→ Text:
---+---

2012 Women's Olympic Football Tournament

Tournament details
- Host country: United Kingdom
- Dates: 25 July – 9 August
- Teams: 12 (from 6 confederations)
- Venues: 6 (in 6 host cities)

Final positions
- Champions: United States (4th title)
- Runners-up: Japan
- Third place: Canada
- Fourth place: France

Tournament statistics
- Matches played: 26
- Goals scored: 71 (2.73 per match)
- Attendance: 660,986 (25,423 per match)
- Top scorer: Christine Sinclair (6 goals)
- Fair play award: United States

= Football at the 2012 Summer Olympics – Women's tournament =

The women's football tournament at the 2012 Summer Olympics was held in London and five other cities in the United Kingdom from 25 July to 9 August. Associations affiliated with FIFA were invited to enter their women's teams in regional qualifying competitions, from which 11 teams, plus the hosts Great Britain reached the final tournament. There are no age restrictions for the players participating in the tournament. It is the first major FIFA affiliated women's tournament to be staged within the United Kingdom, and marked the first time a team representing Great Britain took part in the women's tournament.

---+---

→ Directive:
Say whether each statement agrees with the text on the 2012 women's Olympic football tournament, answering yes or no and quoting the deciding words: (a) twelve teams took part; (b) players had to be under a set age; (c) Canada finished as runners-up. The saved entries can be left unread.

→ Saved entries:
---+---

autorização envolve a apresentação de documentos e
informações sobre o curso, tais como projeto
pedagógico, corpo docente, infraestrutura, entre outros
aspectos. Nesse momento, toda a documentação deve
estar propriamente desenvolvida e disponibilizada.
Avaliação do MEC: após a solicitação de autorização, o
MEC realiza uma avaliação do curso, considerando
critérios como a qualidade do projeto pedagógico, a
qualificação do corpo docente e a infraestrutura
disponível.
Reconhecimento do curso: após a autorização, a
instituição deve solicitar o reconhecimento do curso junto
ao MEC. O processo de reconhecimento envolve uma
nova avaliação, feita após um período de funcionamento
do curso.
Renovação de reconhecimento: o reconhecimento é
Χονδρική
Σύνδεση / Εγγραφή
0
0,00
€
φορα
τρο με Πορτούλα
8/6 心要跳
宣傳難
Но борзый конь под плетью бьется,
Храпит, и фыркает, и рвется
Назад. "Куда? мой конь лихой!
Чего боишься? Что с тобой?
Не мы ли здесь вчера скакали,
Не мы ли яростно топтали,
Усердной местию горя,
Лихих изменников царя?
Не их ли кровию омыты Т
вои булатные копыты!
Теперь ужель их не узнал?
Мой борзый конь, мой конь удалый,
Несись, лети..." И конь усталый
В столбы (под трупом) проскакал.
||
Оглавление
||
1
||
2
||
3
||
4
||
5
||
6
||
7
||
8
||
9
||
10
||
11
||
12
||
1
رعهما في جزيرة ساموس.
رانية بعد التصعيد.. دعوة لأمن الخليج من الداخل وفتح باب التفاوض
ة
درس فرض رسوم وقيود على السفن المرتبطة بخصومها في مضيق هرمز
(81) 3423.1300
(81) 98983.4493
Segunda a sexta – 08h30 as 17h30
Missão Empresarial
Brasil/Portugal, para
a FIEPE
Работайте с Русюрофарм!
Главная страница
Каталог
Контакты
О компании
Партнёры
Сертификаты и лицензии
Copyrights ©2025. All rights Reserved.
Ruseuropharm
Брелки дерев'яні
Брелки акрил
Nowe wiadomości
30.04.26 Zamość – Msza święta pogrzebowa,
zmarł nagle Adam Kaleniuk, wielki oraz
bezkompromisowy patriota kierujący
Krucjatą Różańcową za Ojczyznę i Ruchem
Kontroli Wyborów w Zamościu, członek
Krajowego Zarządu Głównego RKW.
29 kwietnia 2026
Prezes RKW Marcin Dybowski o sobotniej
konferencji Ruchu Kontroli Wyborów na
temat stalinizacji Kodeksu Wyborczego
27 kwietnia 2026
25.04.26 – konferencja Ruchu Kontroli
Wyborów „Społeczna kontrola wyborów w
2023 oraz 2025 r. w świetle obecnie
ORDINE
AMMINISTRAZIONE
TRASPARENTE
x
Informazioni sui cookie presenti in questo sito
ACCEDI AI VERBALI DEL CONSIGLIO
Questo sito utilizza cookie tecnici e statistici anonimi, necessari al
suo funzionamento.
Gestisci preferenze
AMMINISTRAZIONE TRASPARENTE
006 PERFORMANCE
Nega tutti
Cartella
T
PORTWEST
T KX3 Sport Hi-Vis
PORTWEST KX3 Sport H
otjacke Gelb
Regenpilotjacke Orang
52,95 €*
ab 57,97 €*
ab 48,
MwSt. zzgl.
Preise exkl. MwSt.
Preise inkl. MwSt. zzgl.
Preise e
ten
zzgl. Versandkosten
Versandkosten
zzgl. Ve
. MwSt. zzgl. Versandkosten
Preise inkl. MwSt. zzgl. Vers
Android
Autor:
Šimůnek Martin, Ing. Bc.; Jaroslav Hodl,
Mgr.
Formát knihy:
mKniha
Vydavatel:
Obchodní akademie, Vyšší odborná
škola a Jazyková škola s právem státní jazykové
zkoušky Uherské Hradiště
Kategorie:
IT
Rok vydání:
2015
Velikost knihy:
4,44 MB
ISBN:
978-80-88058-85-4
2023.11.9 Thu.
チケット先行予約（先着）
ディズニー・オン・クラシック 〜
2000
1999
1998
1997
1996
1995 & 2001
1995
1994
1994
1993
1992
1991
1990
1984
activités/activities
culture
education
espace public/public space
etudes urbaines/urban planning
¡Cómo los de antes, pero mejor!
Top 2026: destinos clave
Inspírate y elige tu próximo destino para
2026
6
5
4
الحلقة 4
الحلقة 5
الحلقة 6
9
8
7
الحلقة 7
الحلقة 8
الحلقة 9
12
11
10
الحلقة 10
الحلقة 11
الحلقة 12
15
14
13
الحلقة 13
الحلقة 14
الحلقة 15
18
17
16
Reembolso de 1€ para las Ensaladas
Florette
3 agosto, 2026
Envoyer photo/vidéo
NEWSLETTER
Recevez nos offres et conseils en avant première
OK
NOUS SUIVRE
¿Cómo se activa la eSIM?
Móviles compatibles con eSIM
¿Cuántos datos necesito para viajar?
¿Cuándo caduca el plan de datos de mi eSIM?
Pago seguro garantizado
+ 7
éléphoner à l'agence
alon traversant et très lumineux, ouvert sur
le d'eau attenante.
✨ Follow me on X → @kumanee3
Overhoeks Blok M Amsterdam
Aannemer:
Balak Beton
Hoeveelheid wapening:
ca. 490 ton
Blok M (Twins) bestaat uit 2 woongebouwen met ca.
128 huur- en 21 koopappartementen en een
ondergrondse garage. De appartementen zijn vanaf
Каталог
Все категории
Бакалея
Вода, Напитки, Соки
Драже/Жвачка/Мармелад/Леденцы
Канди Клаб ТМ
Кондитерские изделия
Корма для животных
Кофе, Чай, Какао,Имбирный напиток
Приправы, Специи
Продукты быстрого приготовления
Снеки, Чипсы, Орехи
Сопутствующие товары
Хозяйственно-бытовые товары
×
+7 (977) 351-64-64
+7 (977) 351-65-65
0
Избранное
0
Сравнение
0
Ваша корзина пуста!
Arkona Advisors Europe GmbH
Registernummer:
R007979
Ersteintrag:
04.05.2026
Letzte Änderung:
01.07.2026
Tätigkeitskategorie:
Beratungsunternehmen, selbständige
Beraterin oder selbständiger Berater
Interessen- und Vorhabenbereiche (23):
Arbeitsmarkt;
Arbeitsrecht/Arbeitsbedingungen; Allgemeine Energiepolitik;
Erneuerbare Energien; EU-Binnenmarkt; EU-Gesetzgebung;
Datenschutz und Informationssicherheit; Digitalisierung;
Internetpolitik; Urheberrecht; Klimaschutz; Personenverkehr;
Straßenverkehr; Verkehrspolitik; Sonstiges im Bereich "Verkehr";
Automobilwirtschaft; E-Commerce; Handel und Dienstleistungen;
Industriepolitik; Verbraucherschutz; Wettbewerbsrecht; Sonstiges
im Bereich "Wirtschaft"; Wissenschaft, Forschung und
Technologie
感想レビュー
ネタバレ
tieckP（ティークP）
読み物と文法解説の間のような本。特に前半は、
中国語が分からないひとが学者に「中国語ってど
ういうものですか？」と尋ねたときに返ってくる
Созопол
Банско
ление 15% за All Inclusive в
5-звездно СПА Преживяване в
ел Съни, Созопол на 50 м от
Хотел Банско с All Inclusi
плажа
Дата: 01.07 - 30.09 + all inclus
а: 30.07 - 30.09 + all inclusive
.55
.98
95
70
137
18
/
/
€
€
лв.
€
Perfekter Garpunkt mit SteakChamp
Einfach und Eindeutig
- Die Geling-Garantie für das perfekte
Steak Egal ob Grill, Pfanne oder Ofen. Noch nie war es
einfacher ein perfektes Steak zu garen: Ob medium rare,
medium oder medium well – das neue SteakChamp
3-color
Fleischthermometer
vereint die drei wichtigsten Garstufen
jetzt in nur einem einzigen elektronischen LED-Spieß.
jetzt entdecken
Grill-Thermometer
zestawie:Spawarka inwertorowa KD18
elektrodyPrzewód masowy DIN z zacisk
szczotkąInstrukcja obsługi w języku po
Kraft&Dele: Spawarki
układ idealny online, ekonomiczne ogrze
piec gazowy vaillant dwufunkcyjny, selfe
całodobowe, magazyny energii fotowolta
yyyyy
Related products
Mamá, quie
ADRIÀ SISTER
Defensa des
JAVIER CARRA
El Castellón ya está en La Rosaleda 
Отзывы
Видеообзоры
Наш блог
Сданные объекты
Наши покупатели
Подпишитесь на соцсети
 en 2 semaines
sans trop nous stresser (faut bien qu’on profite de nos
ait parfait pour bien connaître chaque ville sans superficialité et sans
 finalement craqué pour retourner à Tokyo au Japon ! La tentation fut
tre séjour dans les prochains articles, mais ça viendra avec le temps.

---+---

→ Your response:
(a) Yes: "Teams: 12 (from 6 confederations)"
(b) No: "There are no age restrictions for the players participating in the tournament."
(c) No: "Runners-up: Japan"